▶ [Text]
The study authors reported that homosexual exposure was the only significant risk factor reported in this population. (Edit note from Jules Levin: the presence of HIV or an STD can increase the risk for HCV sexual transmission, so this may have been a factor). Phylogenetic analysis revealed that all 10 genotype 4 viruses were from subtype 4d. The 10 genotype 4d viruses formed a monophylogenetic group and clustered separately from other local sequences of HCV genotype 4d with a bootstrap value of 90%, suggesting a common source of infection.

▶ [Brief 1] List each thing the HCV study excerpt reports about the 10 genotype 4 viruses.
▶ [Brief 2] According to the HCV study excerpt, what did the study authors report as the only significant risk factor in this population?

▶ [Provided material]

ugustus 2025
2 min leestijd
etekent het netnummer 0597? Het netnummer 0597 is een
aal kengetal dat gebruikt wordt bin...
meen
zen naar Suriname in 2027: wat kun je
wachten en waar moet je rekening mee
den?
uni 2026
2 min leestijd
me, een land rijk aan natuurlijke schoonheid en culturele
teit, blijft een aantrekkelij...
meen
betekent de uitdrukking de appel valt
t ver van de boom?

--

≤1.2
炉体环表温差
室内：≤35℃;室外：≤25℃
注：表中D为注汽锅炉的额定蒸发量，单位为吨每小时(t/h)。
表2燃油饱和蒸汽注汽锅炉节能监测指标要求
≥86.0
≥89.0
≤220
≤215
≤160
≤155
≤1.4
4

▶ [Expected answer 1]
- All were from subtype 4d.
- They formed a monophylogenetic group.
- They clustered separately from other local sequences of HCV genotype 4d, with a bootstrap value of 90%.
- Their clustering suggested a common source of infection.

▶ [Expected answer 2] Homosexual exposure.